Sirit's board of directors unanimously approved the transaction and determined that it is in the best interests of Sirit and its shareholders (the "Shareholders"). The board made its decision following the report and favorable recommendation of an independent committee of Sirit's board of directors. In reaching its recommendation, Sirit's independent committee considered a fairness opinion from its financial advisor, GMP Securities L.P. A copy of the fairness opinion, the factors considered by the independent committee and the board and other relevant information will be included in the management information circular that will be sent to the Shareholders of Sirit in connection with the special meeting anticipated to be held on or about February 26, 2010 to consider the Arrangement. The record date for purposes of determining Shareholders entitled to vote at the special meeting has been set as of the close of business on January 25, 2010.

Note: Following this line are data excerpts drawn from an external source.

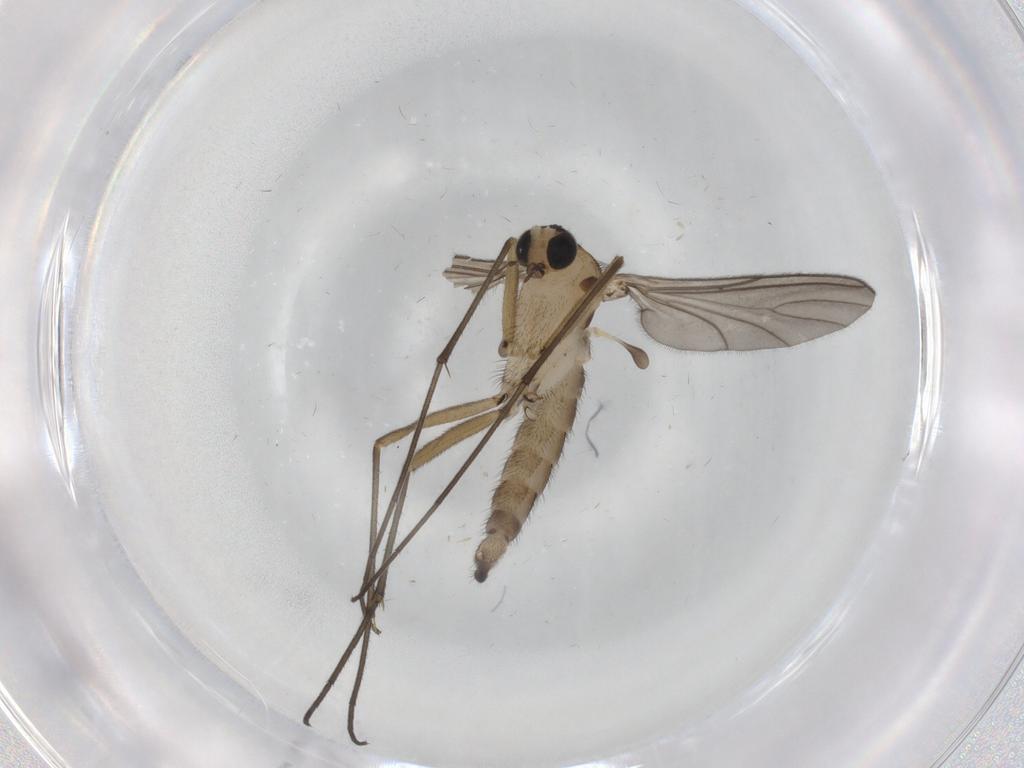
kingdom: Animalia
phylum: Arthropoda
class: Insecta
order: Diptera
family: Sciaridae
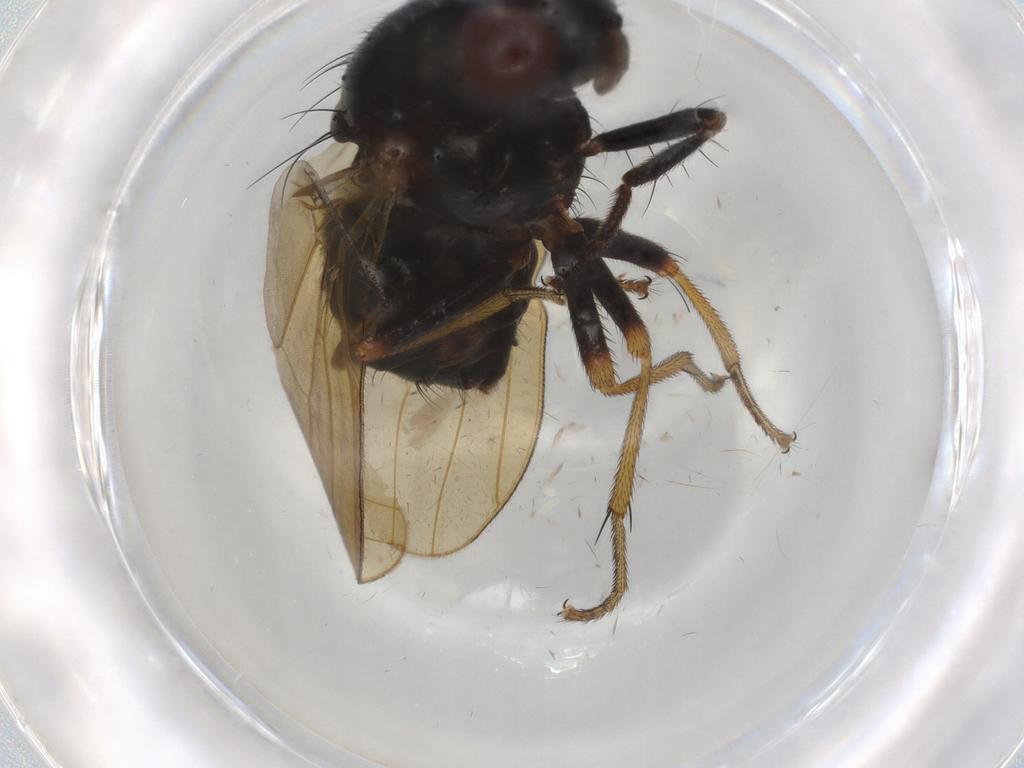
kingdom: Animalia
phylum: Arthropoda
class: Insecta
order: Diptera
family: Sciaridae
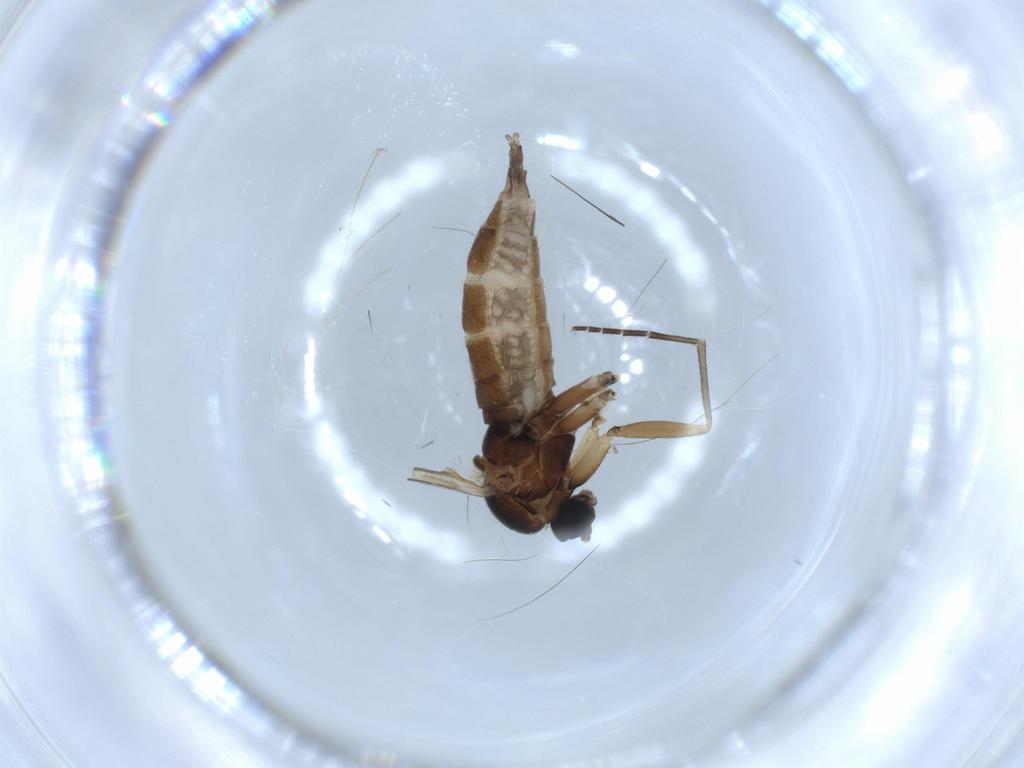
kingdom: Animalia
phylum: Arthropoda
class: Insecta
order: Diptera
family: Sciaridae
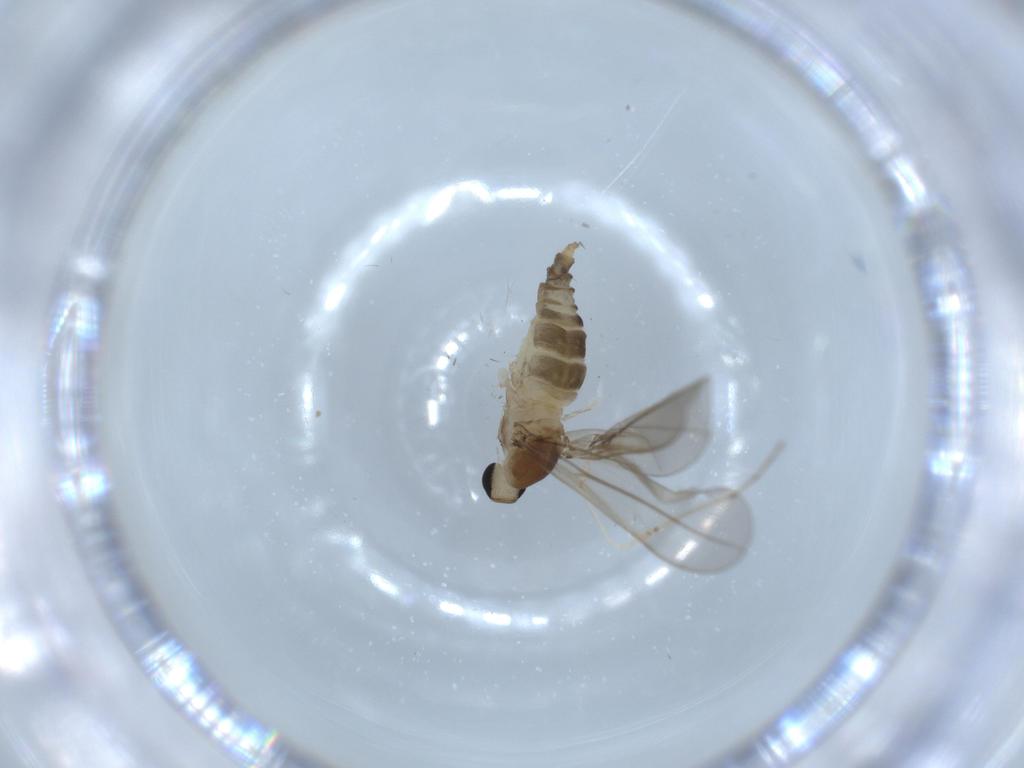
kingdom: Animalia
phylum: Arthropoda
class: Insecta
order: Diptera
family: Cecidomyiidae
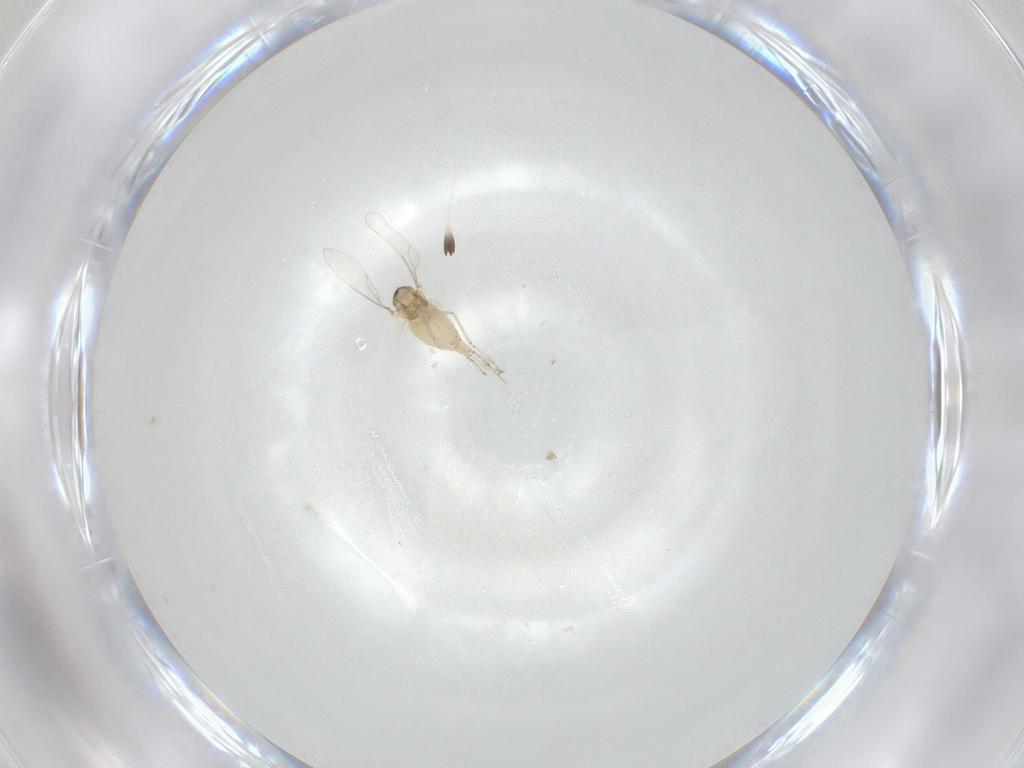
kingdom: Animalia
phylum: Arthropoda
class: Insecta
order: Diptera
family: Cecidomyiidae
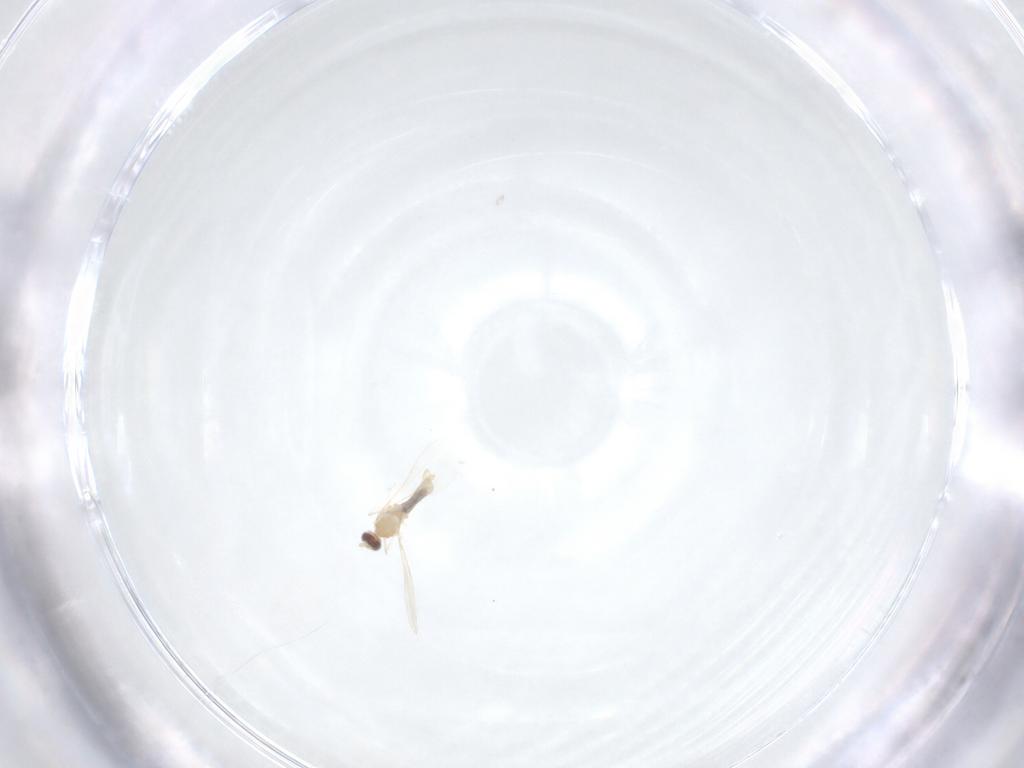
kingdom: Animalia
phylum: Arthropoda
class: Insecta
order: Diptera
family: Cecidomyiidae
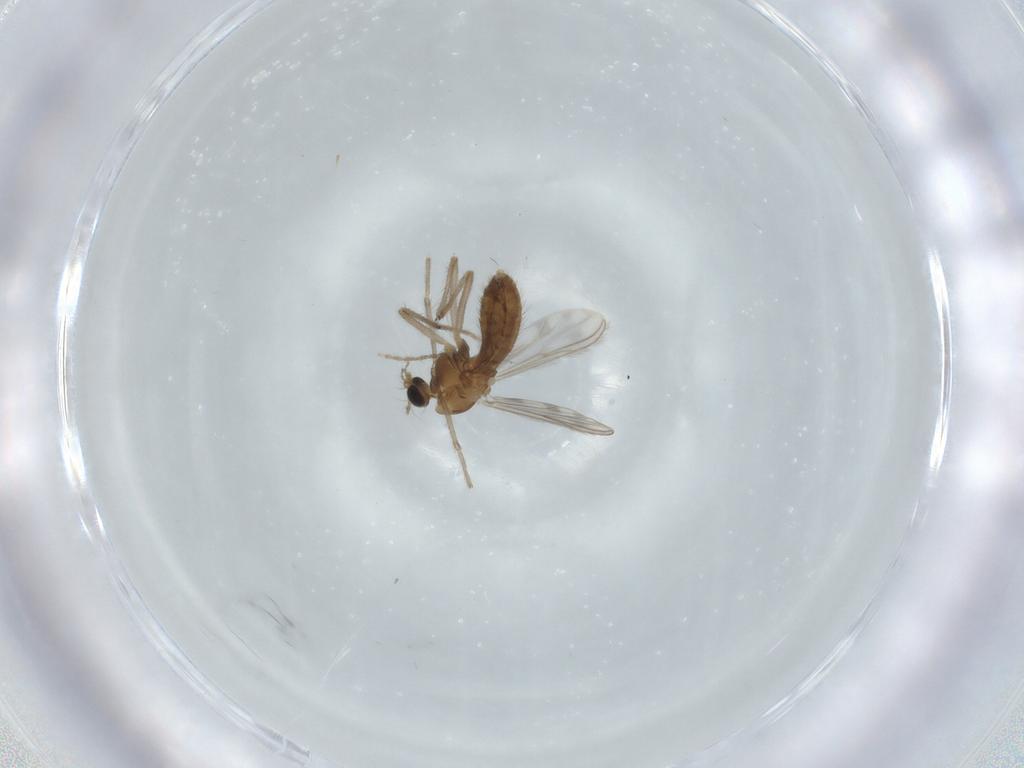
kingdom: Animalia
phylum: Arthropoda
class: Insecta
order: Diptera
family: Chironomidae
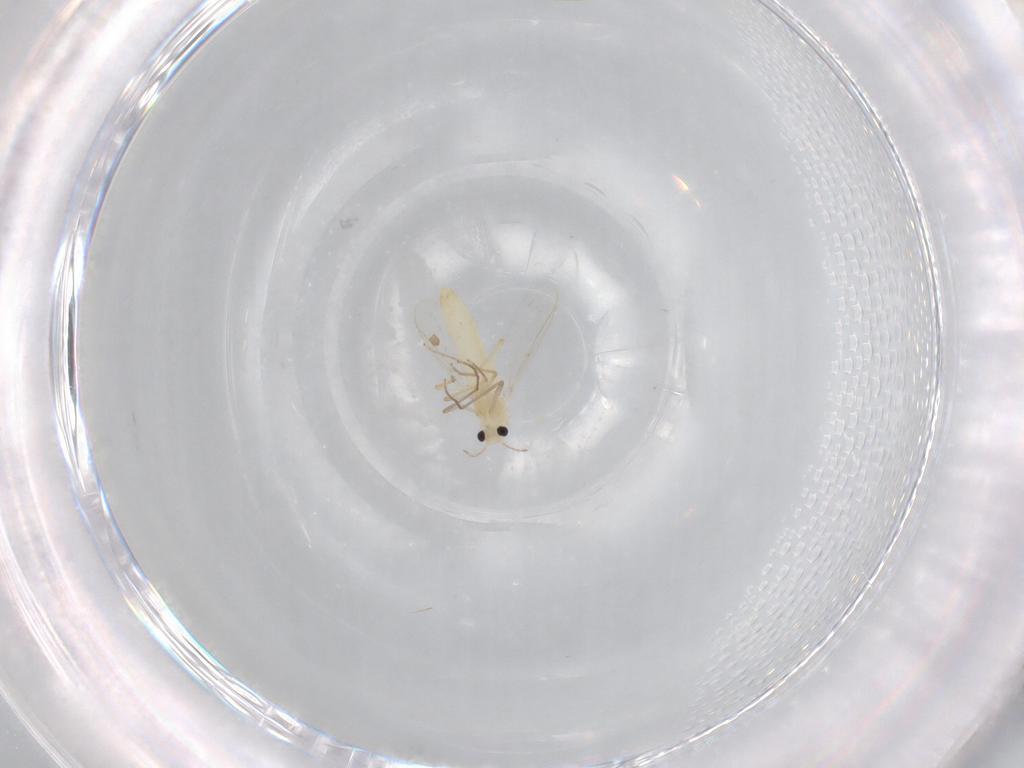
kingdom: Animalia
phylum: Arthropoda
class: Insecta
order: Diptera
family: Chironomidae
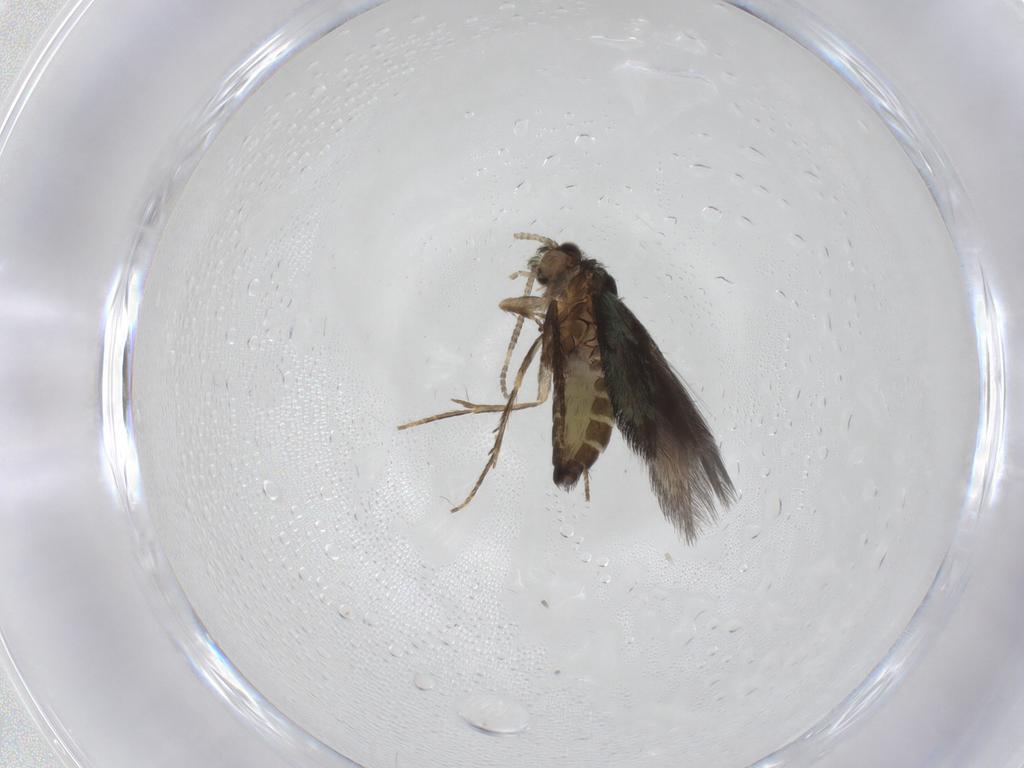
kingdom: Animalia
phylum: Arthropoda
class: Insecta
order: Trichoptera
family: Hydroptilidae
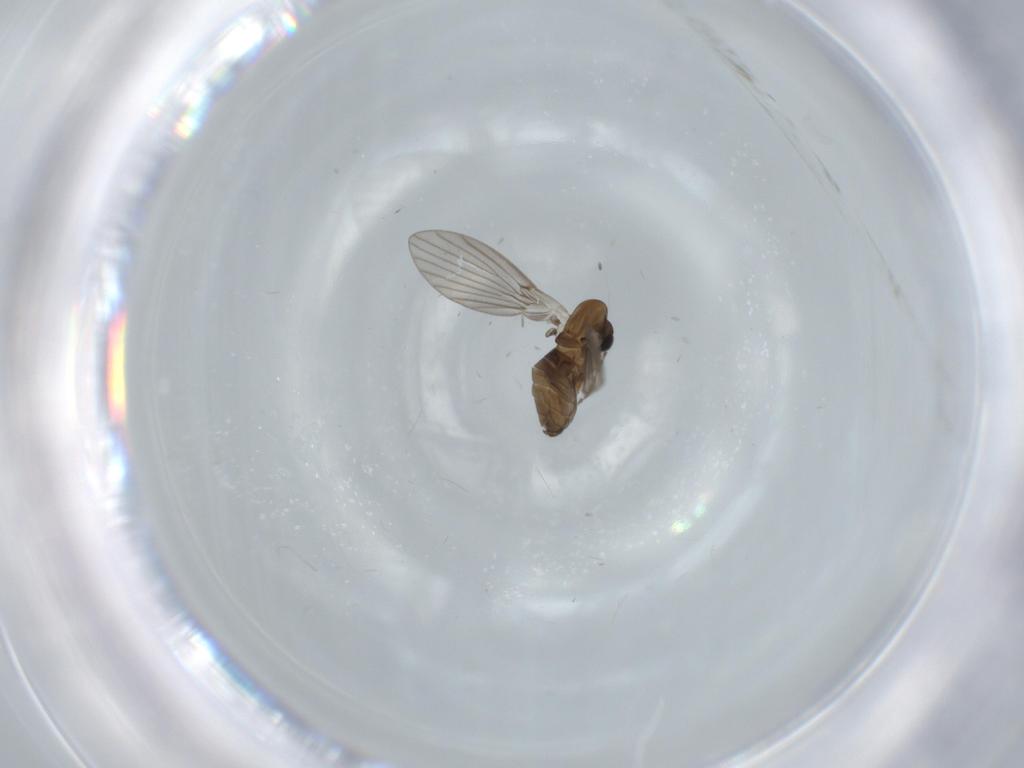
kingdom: Animalia
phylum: Arthropoda
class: Insecta
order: Diptera
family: Sciaridae
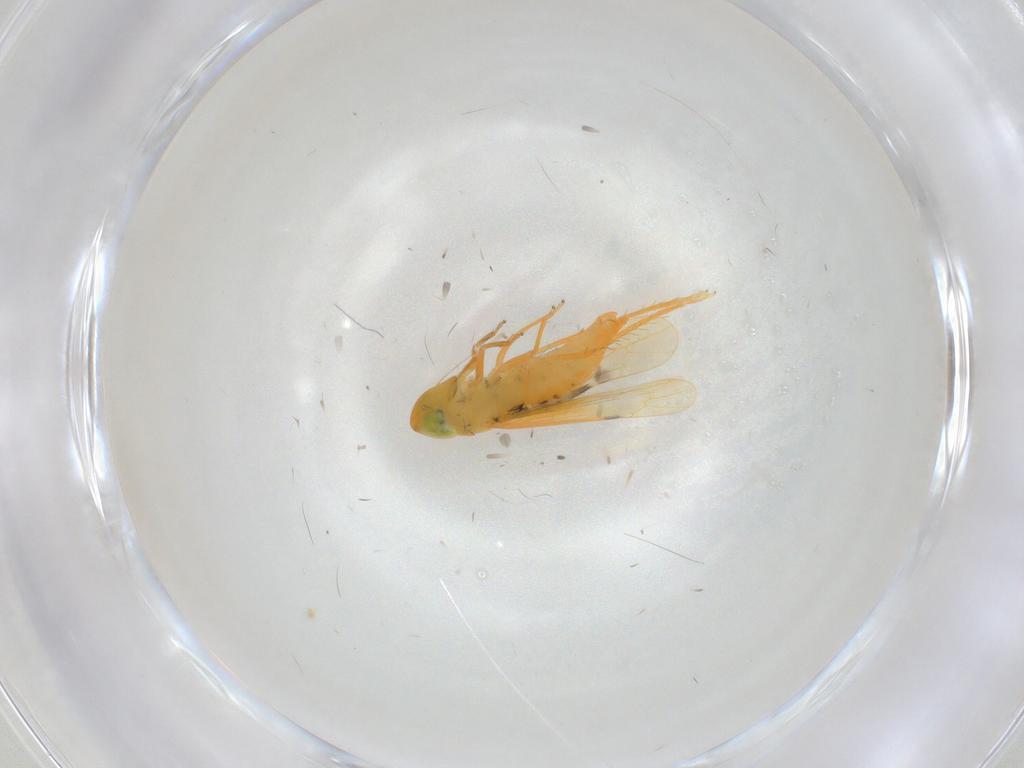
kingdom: Animalia
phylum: Arthropoda
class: Insecta
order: Hemiptera
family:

Certain executive officers, directors and Shareholders of Sirit owning approximately 28% of the outstanding Common Shares have entered into a voting and lock-up agreement with Federal Signal under which they have agreed to vote their shares in favor of the Arrangement. The arrangement agreement contains customary terms and conditions for a transaction of this nature, including a prohibition upon Sirit from soliciting or initiating any discussion concerning any other business combination or similar transaction, and the requirement that in certain circumstances Sirit must pay to Federal Signal a termination fee of CDN$1.5 million.

The closing of the Arrangement is subject to the satisfaction of certain closing conditions, including, among others, obtaining certain court approvals as well as the approval of Sirit's Shareholders. For the Arrangement to proceed, a special resolution approving the Arrangement must be approved by not less than two-thirds of the votes cast by Sirit's Shareholders. The transaction is not subject to financing. Federal Signal intends to finance the transaction through cash on hand and existing bank lines of credit.

Upon completion of the transaction, Sirit will operate as part of Federal Signal's Safety and Security Systems Group.